For low-information voters—and the truth is, almost every voter and a substantial chunk of elected officials are low-information on immigration, which is a policy issue that inflames much passion but that almost no one understands, below the very surface level—all they see is strong versus weak. This isn’t going to work, and it’s past due time to try something else; liberals must coalesce around a concrete, straightforward, memorable, and forceful pro-immigration message that constitutes a full alternate vision, not just playing defense or being shackled to the right’s terms.
So allow me to humbly propose a better approach for Democrats. Point to how immigrants helped economically revitalize a depressed Springfield, Ohio, and cities across the United States instead of just ridiculing the pet-eating lie.

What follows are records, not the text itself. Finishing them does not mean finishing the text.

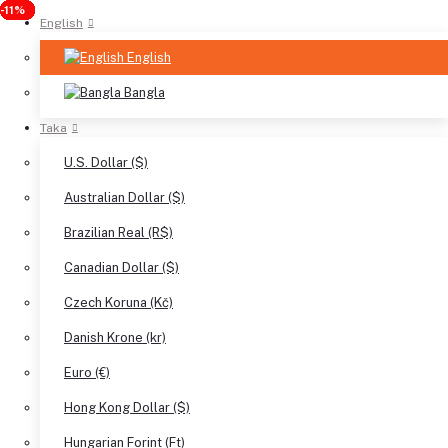
-26%
-38%
-44%
-24%
-17%
-31%
-20%
-12%
-8%
-13%
-6%
-8%
-13%
-11%
-5%
-5%
-4%
-2%
-1%
-5%
-2%
-1%
-7%
-11%
English
English
Bangla
Taka
U.S. Dollar ($)
Australian Dollar ($)
Brazilian Real (R$)
Canadian Dollar ($)
Czech Koruna (Kč)
Danish Krone (kr)
Euro (€)
Hong Kong Dollar ($)
Hungarian Forint (Ft)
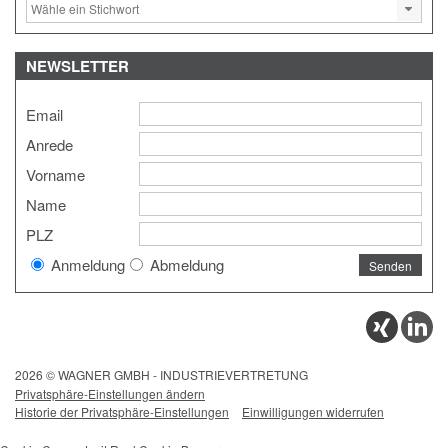
NEWSLETTER
Email
Anrede
Vorname
Name
PLZ
Anmeldung
Abmeldung
2026 © WAGNER GMBH - INDUSTRIEVERTRETUNG
Privatsphäre-Einstellungen ändern
Historie der Privatsphäre-Einstellungen
Einwilligungen widerrufen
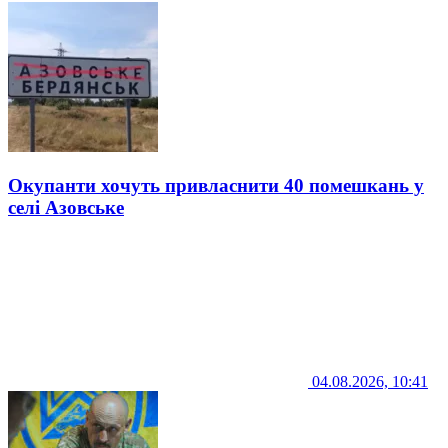
Окупанти хочуть привласнити 40 помешкань у
селі Азовське
04.08.2026, 10:41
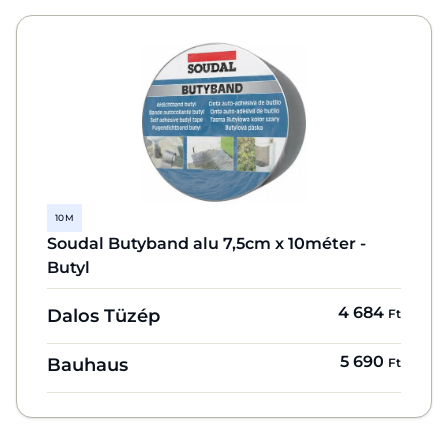
10 M
Soudal Butyband alu 7,5cm x 10méter -
Butyl
4 684
Dalos Tüzép
Ft
5 690
Bauhaus
Ft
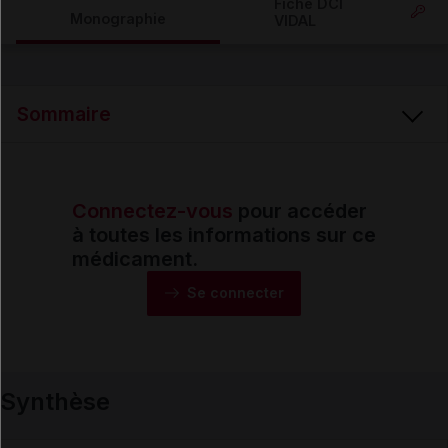
Fiche DCI
Monographie
VIDAL
Email
Sommaire
Connectez-vous
pour accéder
Synthèse
à toutes les informations sur ce
médicament.
Monographie
Se connecter
Formes et présentations
Synthèse
Composition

Don’t let the right ever get away with talking about birth rates without hounding them over how this squares with the prospect of new arrivals. Force right-wing figures to explain how, exactly, the U.S. would have become a global economic and cultural locus without massive immigration, or how all this contemporary business about revitalizing domestic high-tech manufacturing or keeping domestic food production running could be accomplished without it. Ask voters: Do you like the prospect of Social Security and Medicare remaining solvent? Great, immigration is the straightest path there.
Just say it: Immigration is good. We should consider ourselves lucky to have had so much, and we should strive to have more. This psychopathic and—you can say it—white supremacist fixation on punishment and control of migration is not just a moral stain but a disastrous economic policy. If carried out to its full effect, it would represent one of the greatest acts of national self-immolation in our history. Say it over and over, a coordinated message across the country, a full alternative to what is a terrible but at this point default vision. Some voters will hate it, and centrist commentator types will lose their minds. That’s fine, because staying the course is a losing message—and, not to mention, just plain wrong.